While Mitchell might not be a household name for today’s football fans, he’s more than deserving of the honor. In addition to posting Hall of Fame-quality numbers, he also became Washington’s Jackie Robinson, breaking the franchise’s longstanding color barrier.

Bobby Mitchell’s road to the Washington Redskins

Bobby Mitchell didn’t begin his football career in the nation’s capital, though. He hit the gridiron and ran track at the University of Illinois before landing a job with the Cleveland Browns in the seventh round of the 1958 NFL draft.

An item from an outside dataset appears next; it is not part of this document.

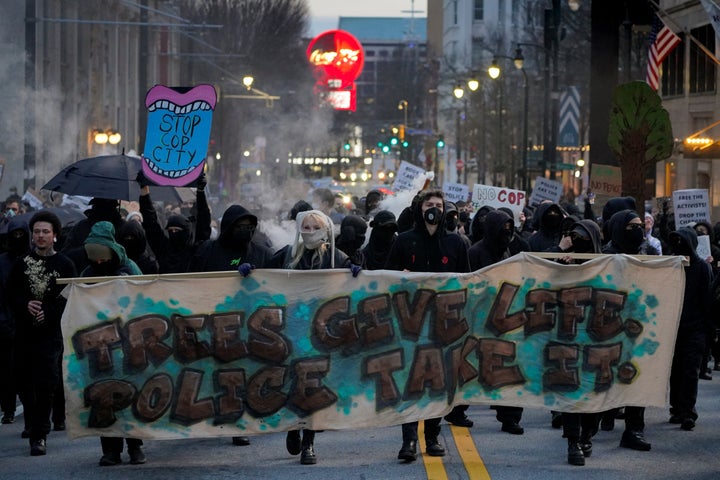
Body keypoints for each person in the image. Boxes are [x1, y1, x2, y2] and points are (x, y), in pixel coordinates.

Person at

Despite that lowly draft status, Mitchell quickly proved that he could play at the NFL level. As a rookie, he caught 16 passes and carried the ball 80 times for a total of 631 yards and four touchdowns; Mitchell also served as the team’s return man, further proving his versatility.

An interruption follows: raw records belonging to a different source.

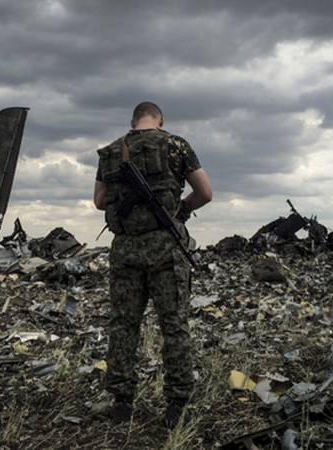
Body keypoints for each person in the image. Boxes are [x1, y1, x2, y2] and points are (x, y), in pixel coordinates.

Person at [93, 101, 213, 427]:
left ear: (132, 122)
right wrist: (181, 211)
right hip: (166, 248)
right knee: (174, 327)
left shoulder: (110, 152)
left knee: (123, 325)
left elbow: (100, 201)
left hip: (126, 250)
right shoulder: (176, 145)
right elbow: (205, 192)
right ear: (160, 120)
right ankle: (176, 406)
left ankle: (121, 403)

As an NFL sophomore, Mitchell improved both his rushing and receiving totals, piling up more than 1,000 yards on offense; in 1960, he played even better and earned his first trip to the Pro Bowl. The running back’s time in Cleveland, however, wouldn’t last much longer.

Becoming a star in Washington, D.C.

During his time in Cleveland, Bobby Mitchell had made a name for himself as a quality NFL player. In 1962, however, he would make NFL history.

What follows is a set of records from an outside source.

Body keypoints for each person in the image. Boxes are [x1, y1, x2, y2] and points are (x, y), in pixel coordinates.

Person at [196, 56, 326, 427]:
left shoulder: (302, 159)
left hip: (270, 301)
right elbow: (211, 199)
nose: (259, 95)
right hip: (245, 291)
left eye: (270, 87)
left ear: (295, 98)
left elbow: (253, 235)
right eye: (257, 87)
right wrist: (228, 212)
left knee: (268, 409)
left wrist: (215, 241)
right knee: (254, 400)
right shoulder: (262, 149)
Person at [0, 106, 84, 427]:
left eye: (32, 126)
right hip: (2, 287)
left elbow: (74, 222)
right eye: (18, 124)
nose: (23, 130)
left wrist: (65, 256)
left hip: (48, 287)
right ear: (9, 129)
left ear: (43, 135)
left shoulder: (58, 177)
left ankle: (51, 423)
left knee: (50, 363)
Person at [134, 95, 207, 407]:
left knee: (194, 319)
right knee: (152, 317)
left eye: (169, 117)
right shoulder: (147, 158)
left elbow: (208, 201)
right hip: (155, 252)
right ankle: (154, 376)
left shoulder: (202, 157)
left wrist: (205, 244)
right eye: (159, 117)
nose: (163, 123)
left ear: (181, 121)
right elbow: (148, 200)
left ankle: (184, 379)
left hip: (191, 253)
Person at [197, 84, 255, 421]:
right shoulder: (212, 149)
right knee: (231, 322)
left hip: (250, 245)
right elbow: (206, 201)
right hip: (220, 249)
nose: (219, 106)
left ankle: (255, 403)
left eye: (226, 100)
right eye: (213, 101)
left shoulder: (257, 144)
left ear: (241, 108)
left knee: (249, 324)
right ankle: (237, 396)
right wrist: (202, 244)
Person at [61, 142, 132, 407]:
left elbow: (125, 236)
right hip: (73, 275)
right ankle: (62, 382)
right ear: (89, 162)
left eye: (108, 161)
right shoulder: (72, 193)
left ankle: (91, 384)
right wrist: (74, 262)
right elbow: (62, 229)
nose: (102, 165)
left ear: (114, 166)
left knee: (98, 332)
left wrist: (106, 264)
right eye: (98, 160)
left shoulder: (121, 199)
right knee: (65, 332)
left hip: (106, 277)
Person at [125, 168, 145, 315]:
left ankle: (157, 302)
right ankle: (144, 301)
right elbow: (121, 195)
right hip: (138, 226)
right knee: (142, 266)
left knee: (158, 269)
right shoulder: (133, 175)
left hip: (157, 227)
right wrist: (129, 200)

Under pressure from the United States government, the Washington Redskins became the last team in the NFL to integrate their roster. George Preston Marshall drafted Ernie Davis, but was afraid the running back wouldn’t sign an affordable contract; he traded Davis’ rights to the Cleveland Browns, getting Mitchell back in return.

While three African-American players were on the Redskins that season, Mitchell became the main man. As a flanker, he caught 72 passes for 1,384 yards and 11 touchdowns; he followed that up with 1,436 receiving yards and seven touchdowns the following year.

In total, Mitchell played seven seasons in Washington, piling up 6,492 receiving yards, 438 rushing yards, 1,232 return yards, and 59 total touchdowns. He fittingly earned a place in the Pro Football Hall of Fame as a member of the class of 1983.

Bobby Mitchell finally received his due as the Redskins’ Jackie Robinson

Despite Bobby Mitchell’s historic role in franchise history, decades in the front office, and impressive on-field numbers, the Washington Redskins never formally honored the running back. As of Saturday, however, that has changed.

The organization removed a memorial to George Preston Marshall from outside their stadium and removed his name from the lower seating bowl of FedEx Field. That level will now be named after Mitchell and, come the 2020 season, the late running back will become the second player in Redskins history to have his number retired.

“Bobby was our Jackie Robinson. He had to handle the pressure of being the first African American football player to integrate the Washington Redskins. He, like Jackie, was a military officer headquartered in the DC area when he received notice of his trade,” former Washington safety Brig Owens explained in an official Redskins statement.

“In the face of great adversity, he served as a role model for the Washington, D.C. community, The Redskins, its fan base, and the NFL. He was committed to the National Leukemia Society and the Shaw Food Committee where, for 40 years, they fed over 500 families at Thanksgiving. He was more than an exceptional football player and athlete, he was an exceptional human being.”